We found that many of the problems that the users were having stemmed from the difficulties encountered during the creation of the app in the development portal. Improving the development process was the highest impact, lowest effort project to tackle.
The Challenge
The key was to be able to incrementally change the developer portal along the path to the northstar vision without creating debt.
Usability Testing
In order to validate our research about users and stakeholders, make sure that we were attacking the most important issue, and establish baseline metrics, I facilitated 5, one-hour, open-ended usability tests with internal developers. The research not only validated our assumptions but also brought to light new insights that we were previous unaware of.
Existing Intended Path
The existing developer portal offers the user documentation that then is supposed to help step through the process, but after testing 5 users, it was apparent that every user was taking a very different, unguided path.
The intended path tries to move the user from document to action and repeats.

Actual User Path
Each user tested took a completely different path to either a painstaking success, or failure as in this case. Much of the confusion for all users took place trying to edit the manifest code.

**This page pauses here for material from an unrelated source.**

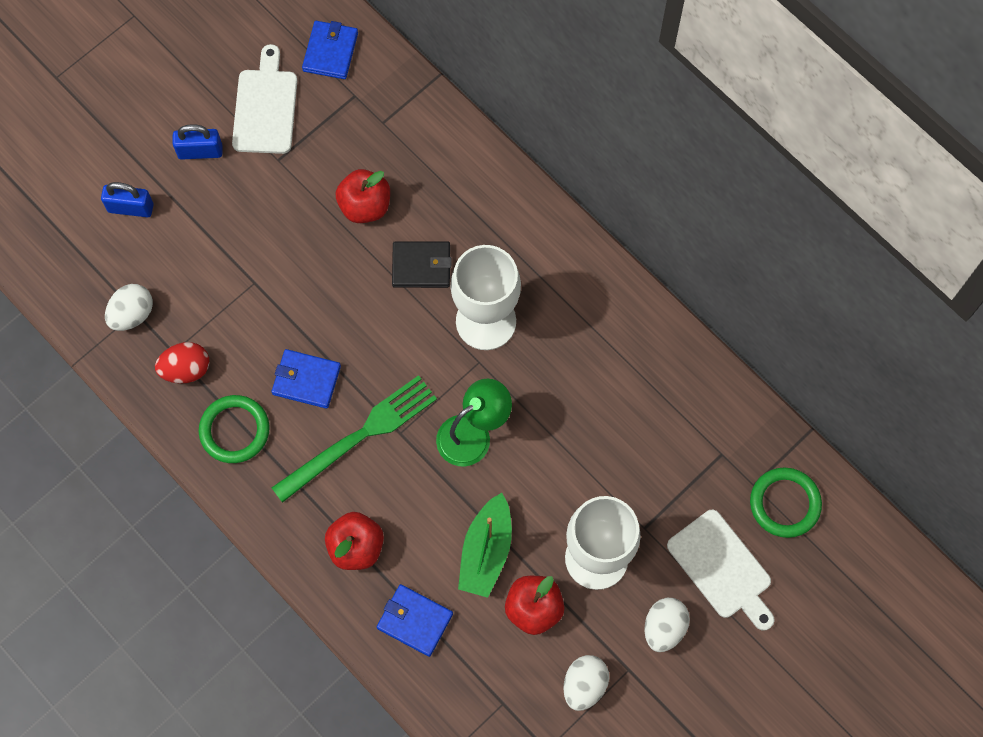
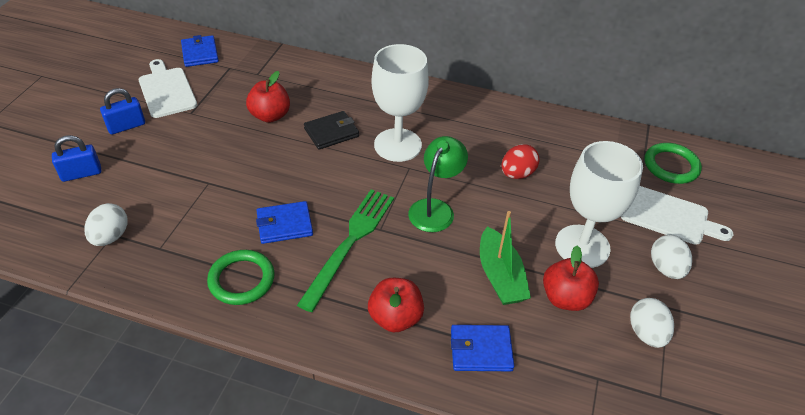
camera: 30 degrees left, 25 degrees down
(186, 369) = (177, 255): red egg -> red egg (517, 174)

Focus: Form-based Manifest
While creating the app, the users stumbled the most on creating the manifest. We decided to focus on the manifest creation experience and remove the need to edit, copy, and paste code into an editor.
The existing manifest creation modal was difficult to understand and use.

Architecture and Discovery
After deciding that the project was going to redesign the manifest creation flow to be form-based, we held several architectural meetings to discover our technical constraints and start designing the solution with the entire team.
In the first several meetings, we discussed the architecture and constraints.

We then discussed the intended user flow.

User Flows
Taking the information from our user flow meetings, I started to create possible experiences and we discussed each with the team.

Low/Medium Fidelity Prototyping
Using a low fidelity library in Figma, I prototyped the interface so we could walk through what the user would experience. I chose low fidelity so that we wouldn't get caught up talking about the finer details of design I created 7 different iterations and reviewed with the Product Manager. We reviewed three of them with the whole team and I walked stakeholders through our ideas for validation.

Hi-Fi Prototyping with Design System Components
Using our design system components, I turned the interface into a high fidelity prototype to show the full user experience. The experience was reviewed by all stakeholders and usability testing is scheduled to begin soon. The team is using this wireframe to build out the experience, discussing interactions and iterating along the way in agile fashion.

First Incremental Release
With the changes we made to the developer app creation interface, a user now has an entirely form-based experience. They no longer need to edit code and navigate documents to find what they need. We were able to keep parity with the old system and introduce a mutable app version to eliminate excess version creation.